Ein naher Stern mit sechs Planeten
Jetzt jedoch haben Astronomen um Adrien Leleu von den Universitäten Genf und Bern ein Planetensystem entdeckt, das eine sehr ungewöhnliche Form der Ordnung zeigt. Der Stern TOI-178 liegt rund 200 Lichtjahre von uns entfernt im Sternbild Sculptor (Bildhauer). Auf Basis von Aufnahmen des NASA-Weltraumteleskops TESS vermutete man bereits, dass dieser Stern mindestens zwei Planeten besitzt.
Doch neue Beobachtungen mit dem ESA-Weltraumteleskop Cheops haben nun enthüllt, dass das System um TOI-178 mehr Planeten umfasst: „Wir erkannten, dass es sich nicht um zwei Planeten handelt, die den Stern in etwa gleichem Abstand umkreisen, sondern um mehrere Planeten in einer ganz speziellen Konfiguration“, sagt Leleu. Die Cheops-Daten zeigten zunächst fünf Exoplaneten, dann sogar noch einen sechsten.
Harmonischer Tanz
Das Ungewöhnliche daran: Die Orbits von fünf dieser sechs Planeten sind durch Bahnresonanzen miteinander verknüpft – sie bilden damit eine der längsten bisher bekannten Resonanzketten. Nur der innerste, sternennächste Planet tanzt bei diesem harmonischen Rhythmus aus der Reihe. Die anderen Planeten folgen einem 18:9:6:4:3-Muster: Während der erste Planet der Kette 18 Orbits durchläuft, absolviert der zweite Planet neun Orbits, der folgende sechs und so weiter.
Als Folge dieser harmonischen Umlaufbewegung bilden die Planeten um TOI-178 alle paar Orbits eine geordnete Linie, um sich dann wieder zu zerstreuen. „Die Bahnen in diesem System sind sehr gut geordnet, was uns sagt, dass sich dieses System seit seiner Geburt recht sanft entwickelt hat“, erklärt Koautor Yann Alibert von der Universität Bern. Wäre das System dagegen durch Kollisionen oder eine nahe Sternpassage erheblich gestört worden, wären die Resonanzen nicht erhalten geblieben.

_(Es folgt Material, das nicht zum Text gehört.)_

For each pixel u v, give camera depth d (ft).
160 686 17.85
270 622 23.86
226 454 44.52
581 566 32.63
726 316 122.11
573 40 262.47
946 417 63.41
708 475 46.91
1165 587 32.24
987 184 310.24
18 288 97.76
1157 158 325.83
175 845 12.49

Fluffiger Gasplanet neben kompaktem Gesteinsball
Umso merkwürdiger ist daher eine zweite Besonderheit des Planetensystems TOI-178: Die Größen und Massen der Planeten folgen keiner klaren Abfolge wie im Sonnensystem, sondern scheinen willkürlich und chaotisch durcheinandergewürfelt, wie Daten des Cheops-Satelliten und der Teleskope der Europäischen Südsternwarte in Chile ergaben. Demnach sind die Planeten alle etwa ein bis dreimal so groß wie die Erde, ihre Masse aber variiert zwischen 1,5 und 30 Erdmassen.
Damit umfasst das Planetensystem sowohl erdähnliche Gesteinsplaneten und Supererden als auch leichte Gasplaneten von weit geringerer Dichte als die Erde – und diese Planetenarten wechseln sich in willkürlicher Folge ab. „Im TOI-178- System scheint ein dichter, terrestrischer Planet wie die Erde direkt neben einem sehr flauschigen Planeten mit der halben Dichte von Neptun zu liegen, gefolgt von einem, der Neptun sehr ähnlich ist“, berichtet Koautor Nathan Hara von der Universität Genf.

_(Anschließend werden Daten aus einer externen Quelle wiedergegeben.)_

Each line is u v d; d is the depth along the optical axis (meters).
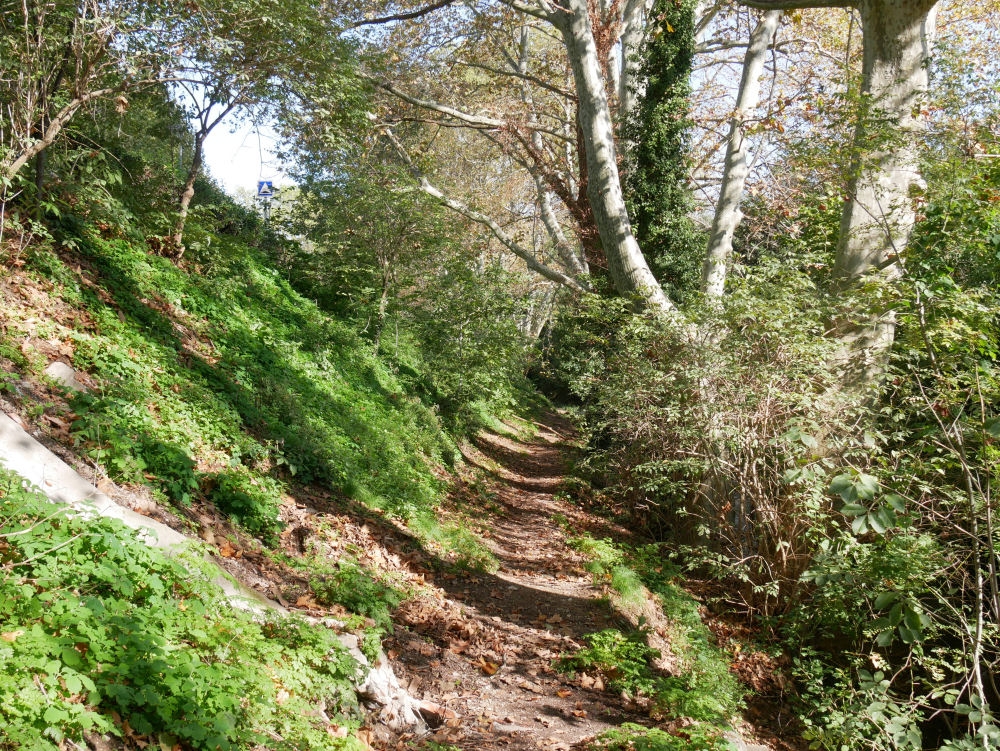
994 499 6.11
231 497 6.39
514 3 14.09
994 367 6.34
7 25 7.68
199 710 3.12
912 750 5.67
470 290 17.88
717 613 9.65
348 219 16.31
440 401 18.48
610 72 19.02
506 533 12.00
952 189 7.58
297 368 11.44
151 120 11.89
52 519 3.77
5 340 6.02
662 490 10.81
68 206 9.08
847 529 8.24
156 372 7.55
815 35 20.22
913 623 5.06
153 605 3.65
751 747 6.29
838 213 11.33
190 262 11.44
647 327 11.12
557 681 6.35
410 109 19.61
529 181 32.78
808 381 8.59
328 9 13.79
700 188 20.03
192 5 8.35
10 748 2.38
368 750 4.03
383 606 6.05
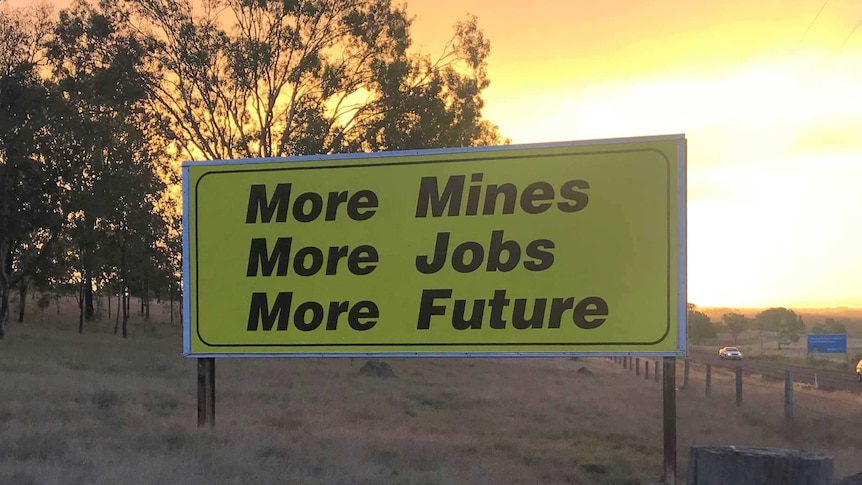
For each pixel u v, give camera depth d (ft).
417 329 34.27
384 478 27.68
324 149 98.78
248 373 74.23
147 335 176.76
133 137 106.01
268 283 35.78
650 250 31.55
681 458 35.42
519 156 33.65
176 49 99.19
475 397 59.98
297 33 98.89
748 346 372.99
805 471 18.83
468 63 104.94
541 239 33.01
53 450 29.81
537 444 37.81
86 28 98.68
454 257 34.12
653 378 99.76
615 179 32.14
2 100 108.17
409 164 34.96
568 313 32.40
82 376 63.31
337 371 81.97
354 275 35.12
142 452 30.12
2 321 115.85
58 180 116.26
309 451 31.58
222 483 25.44
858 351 274.98
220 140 103.55
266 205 36.04
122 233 135.85
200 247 36.37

Einzigartige und bislang unerklärliche Kombination
Diese Kombination von Resonanz und chaotischer Dichteabfolge macht TOI-178 bisher einzigartig unter den bekannten Planetensystemen: „Solch einen Aufbau beobachten wir zum ersten Mal in einem Planetensystem“, sagt Leleu. „Uns sind einige Systeme bekannt, in denen die Planeten in so einer rhythmischen Resonanz unterwegs sind, doch bei denen nimmt die Dichte der Planeten allmählich ab, je weiter sie vom Stern entfernt sind.“
Warum das bei TOI-178 nicht so ist, können die Astronomen bislang nicht erklären. Zwar könnten katastrophale Ereignisse wie Kollisionen so große Schwankungen in der Planetendichte erklären. Dann hätten diese Ereignisse aber auch die Resonanzkette stören müssen – und das ist offensichtlich nicht der Fall. „Dieser Kontrast zwischen der rhythmischen Harmonie der Orbitalbewegung und den ungeordneten Dichten stellt unser Verständnis von der Entstehung und Entwicklung von Planetensystemen in Frage“, sagt Leleu.
Gibt es noch weitere Planeten um TOI-178?

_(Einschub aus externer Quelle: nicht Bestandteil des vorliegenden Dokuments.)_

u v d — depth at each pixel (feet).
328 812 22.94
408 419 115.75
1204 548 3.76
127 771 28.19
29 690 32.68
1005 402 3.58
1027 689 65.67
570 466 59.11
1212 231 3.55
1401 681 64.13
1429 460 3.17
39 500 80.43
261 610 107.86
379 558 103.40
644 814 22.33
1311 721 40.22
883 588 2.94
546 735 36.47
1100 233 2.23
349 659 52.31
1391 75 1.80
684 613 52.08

Leleu und sein Team wollen nun das TOI-System noch eingehender untersuchen. Sie vermuten, dass sich weiter außen um den Stern sogar noch weitere Planeten verbergen könnten – möglicherweise wären sie sogar lebensfreundlich. „Außerdem möchten wir herausfinden, was mit dem innersten Planeten, der sich nicht in Resonanz mit den anderen befindet, geschehen ist“, sagt Leleu. „Wir vermuten, dass er wegen Gezeitenkräften aus dieser Resonanz herausgefallen ist.“ (Astronomy & Astrophysics, 2021; doi: 10.1051/0004-6361/202039767)
Quelle: Universität Bern, European Space Agency (ESA), European Southern Observatory (ESO)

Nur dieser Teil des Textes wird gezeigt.